Aim of the task
Exact transcription, pictures omitted: reproduce the listing below.
:: Data section ::
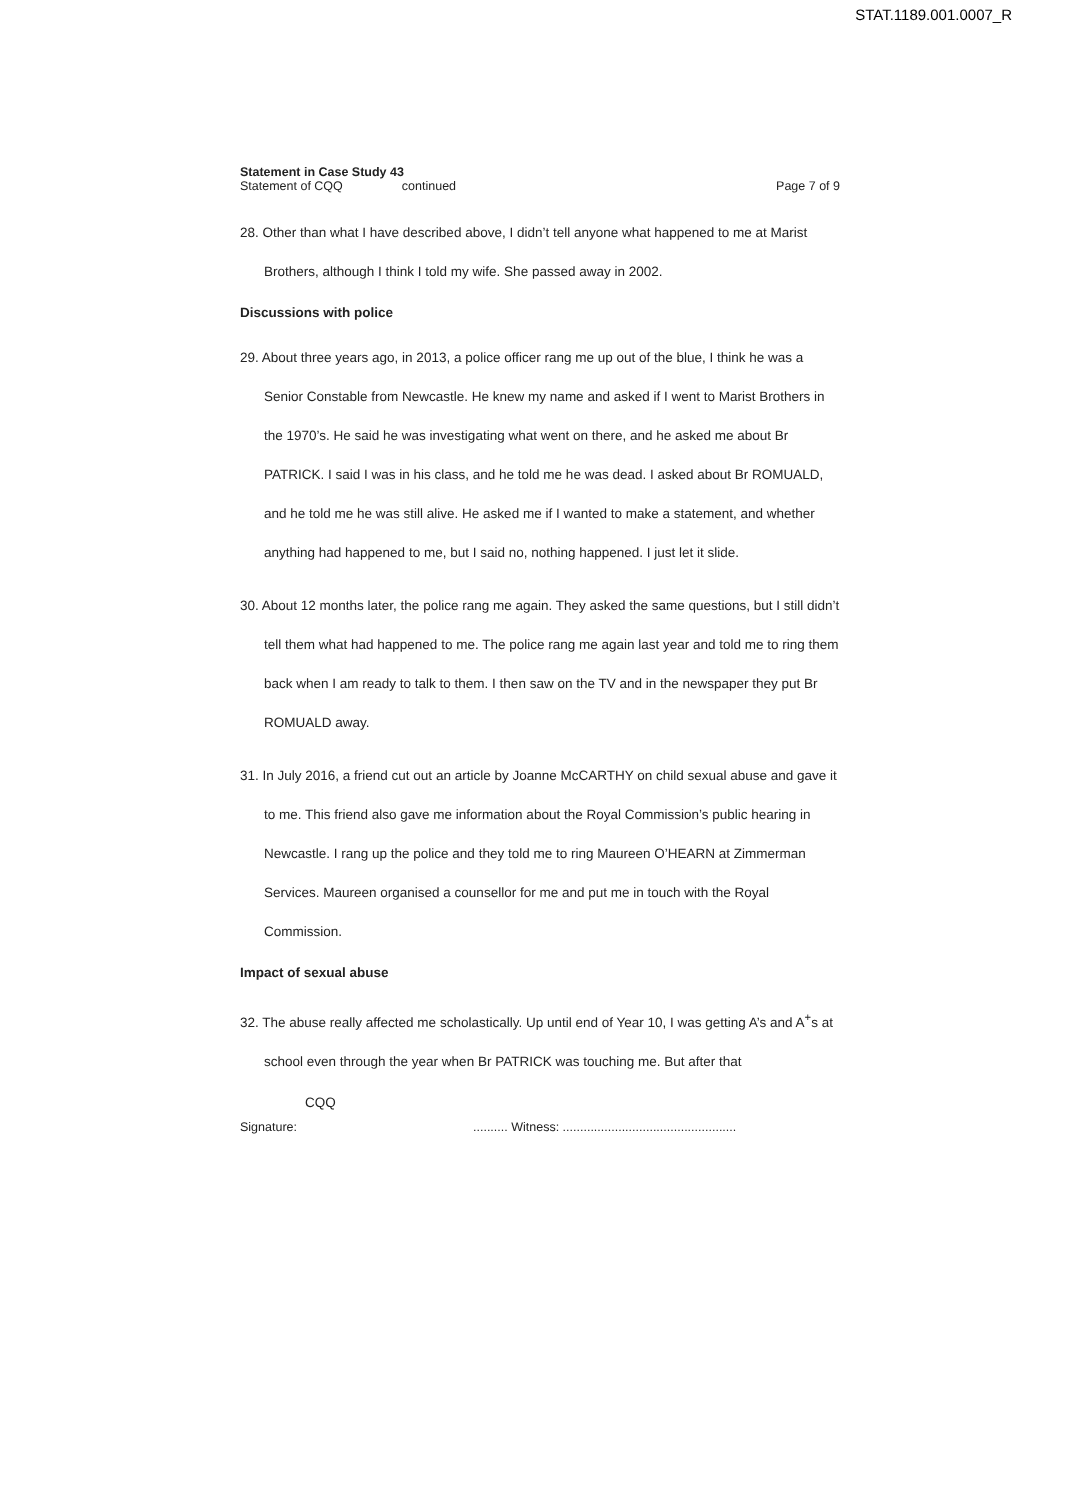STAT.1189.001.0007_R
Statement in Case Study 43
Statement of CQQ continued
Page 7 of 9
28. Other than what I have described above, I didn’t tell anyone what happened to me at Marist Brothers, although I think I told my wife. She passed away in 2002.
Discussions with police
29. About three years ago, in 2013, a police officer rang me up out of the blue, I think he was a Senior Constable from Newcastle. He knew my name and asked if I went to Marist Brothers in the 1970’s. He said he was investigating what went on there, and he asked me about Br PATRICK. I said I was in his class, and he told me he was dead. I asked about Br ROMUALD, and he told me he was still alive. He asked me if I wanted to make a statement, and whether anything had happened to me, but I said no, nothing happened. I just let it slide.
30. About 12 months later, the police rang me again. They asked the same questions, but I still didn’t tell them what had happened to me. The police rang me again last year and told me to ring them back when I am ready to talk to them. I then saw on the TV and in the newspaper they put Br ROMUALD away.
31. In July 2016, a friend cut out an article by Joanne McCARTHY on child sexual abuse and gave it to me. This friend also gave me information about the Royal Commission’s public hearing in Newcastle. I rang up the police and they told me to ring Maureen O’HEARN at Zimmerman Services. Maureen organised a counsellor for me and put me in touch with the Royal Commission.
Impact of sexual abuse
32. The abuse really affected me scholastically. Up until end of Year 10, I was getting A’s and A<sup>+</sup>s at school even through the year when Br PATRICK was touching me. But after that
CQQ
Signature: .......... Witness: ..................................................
:::
Written solution
STAT.1189.001.0007_R
Statement in Case Study 43
Statement of CQQ continued
Page 7 of 9
28. Other than what I have described above, I didn’t tell anyone what happened to me at Marist Brothers, although I think I told my wife. She passed away in 2002.
Discussions with police
29. About three years ago, in 2013, a police officer rang me up out of the blue, I think he was a Senior Constable from Newcastle. He knew my name and asked if I went to Marist Brothers in the 1970’s. He said he was investigating what went on there, and he asked me about Br PATRICK. I said I was in his class, and he told me he was dead. I asked about Br ROMUALD, and he told me he was still alive. He asked me if I wanted to make a statement, and whether anything had happened to me, but I said no, nothing happened. I just let it slide.
30. About 12 months later, the police rang me again. They asked the same questions, but I still didn’t tell them what had happened to me. The police rang me again last year and told me to ring them back when I am ready to talk to them. I then saw on the TV and in the newspaper they put Br ROMUALD away.
31. In July 2016, a friend cut out an article by Joanne McCARTHY on child sexual abuse and gave it to me. This friend also gave me information about the Royal Commission’s public hearing in Newcastle. I rang up the police and they told me to ring Maureen O’HEARN at Zimmerman Services. Maureen organised a counsellor for me and put me in touch with the Royal Commission.
Impact of sexual abuse
32. The abuse really affected me scholastically. Up until end of Year 10, I was getting A’s and A<sup>+</sup>s at school even through the year when Br PATRICK was touching me. But after that
CQQ
Signature: .......... Witness: ..................................................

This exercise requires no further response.